Work item
Of the lines below, write out exactly those from the line with "G01X50686Y30227D03*" through the line with "G01X38673Y64354D03*", both included, and skip the rest.

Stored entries
☆ ☆ ☆ ☆ ☆ ☆ ☆

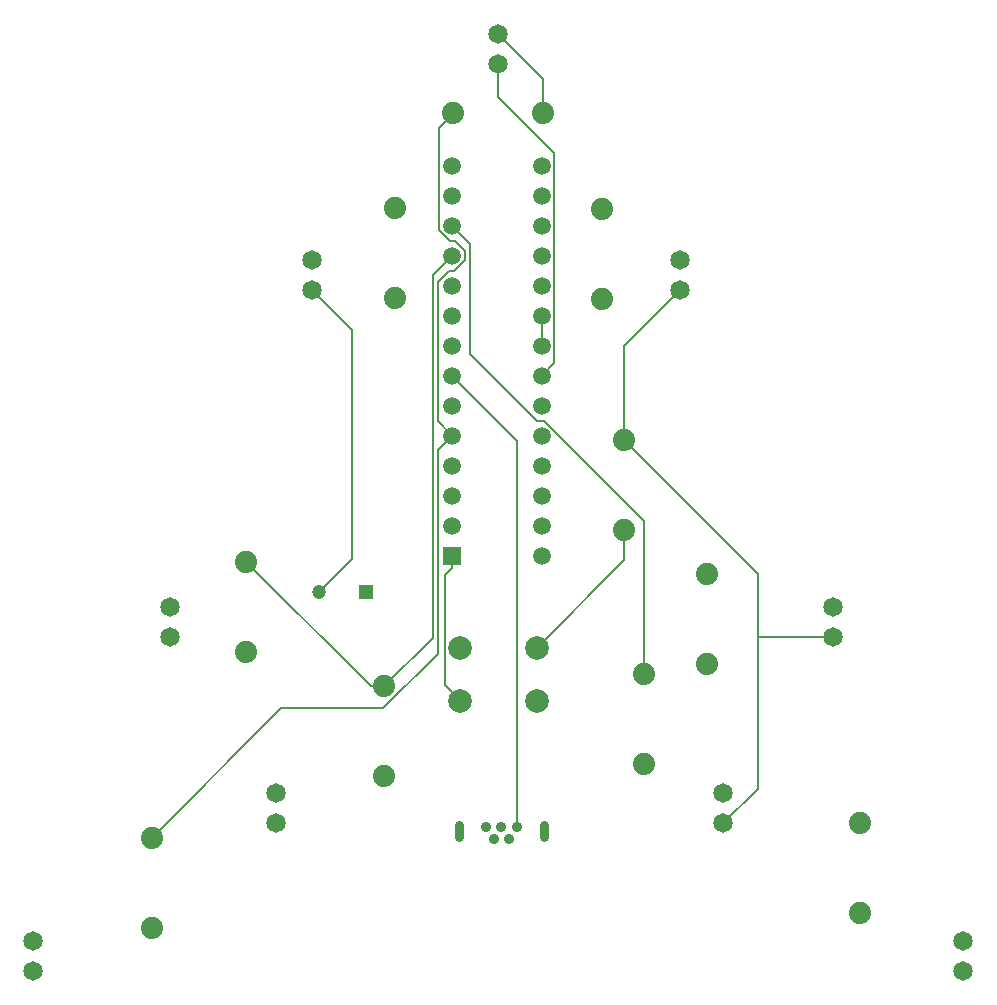
<source format=gbl>
G04 Layer: BottomLayer*
G04 EasyEDA v6.2.35, 2019-08-21T20:42:41--4:00*
G04 b93f31dc4dfb4fa4b1faa3162af4ed07,6e2bf04d41c14c7a8c50f1ceb3267db7,10*
G04 Gerber Generator version 0.2*
G04 Scale: 100 percent, Rotated: No, Reflected: No *
G04 Dimensions in millimeters *
G04 leading zeros omitted , absolute positions ,3 integer and 3 decimal *
%FSLAX33Y33*%
%MOMM*%
G90*
G71D02*

%ADD11C,0.159995*%
%ADD12C,1.999996*%
%ADD13C,1.651000*%
%ADD15C,1.199998*%
%ADD16C,1.879600*%
%ADD17C,0.899998*%
%ADD18C,1.499997*%
%ADD20C,0.799998*%

%LPD*%
G54D11*
G01X51119Y60290D02*
G01X51119Y62830D01*
G01X48991Y19516D02*
G01X48991Y52259D01*
G01X43499Y57750D01*
G01X62803Y64989D02*
G01X58104Y60290D01*
G01X58104Y52289D01*
G01X32230Y39462D02*
G01X35046Y42282D01*
G01X35046Y61632D01*
G01X31688Y64989D01*
G01X69385Y35652D02*
G01X69385Y41009D01*
G01X58104Y52289D01*
G01X66486Y19904D02*
G01X69385Y22803D01*
G01X69385Y35652D01*
G01X69385Y35652D02*
G01X75757Y35652D01*
G01X47436Y84166D02*
G01X47436Y81380D01*
G01X52169Y76648D01*
G01X52169Y58799D01*
G01X51119Y57750D01*
G01X59755Y32477D02*
G01X59755Y45480D01*
G01X51295Y53940D01*
G01X50711Y53940D01*
G01X45046Y59605D01*
G01X45046Y68904D01*
G01X43499Y70450D01*
G01X37784Y31461D02*
G01X41915Y35591D01*
G01X41915Y66325D01*
G01X41915Y66325D01*
G01X43499Y67910D01*
G01X37784Y31461D02*
G01X36641Y31461D01*
G01X26100Y42002D01*
G01X18099Y18634D02*
G01X29052Y29587D01*
G01X37685Y29587D01*
G01X42275Y34177D01*
G01X42275Y51446D01*
G01X43499Y52670D01*
G01X43626Y79975D02*
G01X42392Y78741D01*
G01X42392Y70110D01*
G01X43324Y69180D01*
G01X43728Y69180D01*
G01X44584Y68324D01*
G01X44584Y67588D01*
G01X43637Y66640D01*
G01X43251Y66640D01*
G01X42278Y65668D01*
G01X42278Y53892D01*
G01X43499Y52670D01*
G01X43499Y42510D02*
G01X43499Y41520D01*
G01X44188Y30227D02*
G01X42867Y31548D01*
G01X42867Y40887D01*
G01X43499Y41520D01*
G01X58104Y44669D02*
G01X58104Y42145D01*
G01X50688Y34728D01*
G01X51246Y79975D02*
G01X51246Y82896D01*
G01X47436Y86706D01*
G54D12*
G01X50686Y30227D03*
G01X44187Y30227D03*
G01X44187Y34727D03*
G01X50686Y34727D03*
G54D13*
G01X62803Y67529D03*
G01X62803Y64989D03*
G01X19623Y38192D03*
G01X19623Y35652D03*
G01X75757Y38192D03*
G01X75757Y35652D03*
G01X31688Y67529D03*
G01X31688Y64989D03*
G01X8066Y9871D03*
G01X8066Y7331D03*
G01X28640Y22444D03*
G01X28640Y19904D03*
G01X66486Y22444D03*
G01X66486Y19904D03*
G01X86806Y9871D03*
G01X86806Y7331D03*
G01X47436Y86706D03*
G01X47436Y84166D03*
G36*
G01X36827Y40062D02*
G01X35628Y40062D01*
G01X35628Y38863D01*
G01X36827Y38863D01*
G01X36827Y40062D01*
G37*
G54D15*
G01X32228Y39462D03*
G54D16*
G01X58104Y44669D03*
G01X58104Y52289D03*
G01X18099Y11014D03*
G01X18099Y18634D03*
G01X56199Y64227D03*
G01X56199Y71847D03*
G01X51246Y79975D03*
G01X43626Y79975D03*
G01X26100Y34382D03*
G01X26100Y42002D03*
G01X65089Y33366D03*
G01X65089Y40986D03*
G01X37784Y23841D03*
G01X37784Y31461D03*
G01X38673Y64354D03*
G01X38673Y71974D03*
G01X59755Y24857D03*
G01X59755Y32477D03*
G01X78043Y12284D03*
G01X78043Y19904D03*
G54D17*
G01X48991Y19516D03*
G01X48341Y18515D03*
G01X47690Y19516D03*
G01X47040Y18515D03*
G01X46390Y19516D03*
G54D18*
G01X51119Y75530D03*
G01X51119Y72990D03*
G01X51119Y70450D03*
G01X51119Y67910D03*
G01X51119Y65370D03*
G01X51119Y62830D03*
G01X51119Y60290D03*
G01X51119Y57750D03*
G01X51119Y55210D03*
G01X51119Y52670D03*
G01X51119Y50130D03*
G01X51119Y47590D03*
G01X51119Y45050D03*
G01X51119Y42510D03*
G01X43499Y75530D03*
G01X43499Y72990D03*
G01X43499Y70450D03*
G01X43499Y67910D03*
G01X43499Y65370D03*
G01X43499Y62830D03*
G01X43499Y60290D03*
G01X43499Y57750D03*
G01X43499Y55210D03*
G01X43499Y52670D03*
G01X43499Y50130D03*
G01X43499Y47590D03*
G01X43499Y45050D03*
G36*
G01X42750Y41761D02*
G01X44249Y41761D01*
G01X44249Y43260D01*
G01X42750Y43260D01*
G01X42750Y41761D01*
G37*
G54D20*
G01X51269Y18716D02*
G01X51269Y19716D01*
G01X44112Y18716D02*
G01X44112Y19716D01*
M00*
M02*

</source>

☆ ☆ ☆ ☆ ☆ ☆ ☆

Result for this exercise
G01X50686Y30227D03*
G01X44187Y30227D03*
G01X44187Y34727D03*
G01X50686Y34727D03*
G54D13*
G01X62803Y67529D03*
G01X62803Y64989D03*
G01X19623Y38192D03*
G01X19623Y35652D03*
G01X75757Y38192D03*
G01X75757Y35652D03*
G01X31688Y67529D03*
G01X31688Y64989D03*
G01X8066Y9871D03*
G01X8066Y7331D03*
G01X28640Y22444D03*
G01X28640Y19904D03*
G01X66486Y22444D03*
G01X66486Y19904D03*
G01X86806Y9871D03*
G01X86806Y7331D03*
G01X47436Y86706D03*
G01X47436Y84166D03*
G36*
G01X36827Y40062D02*
G01X35628Y40062D01*
G01X35628Y38863D01*
G01X36827Y38863D01*
G01X36827Y40062D01*
G37*
G54D15*
G01X32228Y39462D03*
G54D16*
G01X58104Y44669D03*
G01X58104Y52289D03*
G01X18099Y11014D03*
G01X18099Y18634D03*
G01X56199Y64227D03*
G01X56199Y71847D03*
G01X51246Y79975D03*
G01X43626Y79975D03*
G01X26100Y34382D03*
G01X26100Y42002D03*
G01X65089Y33366D03*
G01X65089Y40986D03*
G01X37784Y23841D03*
G01X37784Y31461D03*
G01X38673Y64354D03*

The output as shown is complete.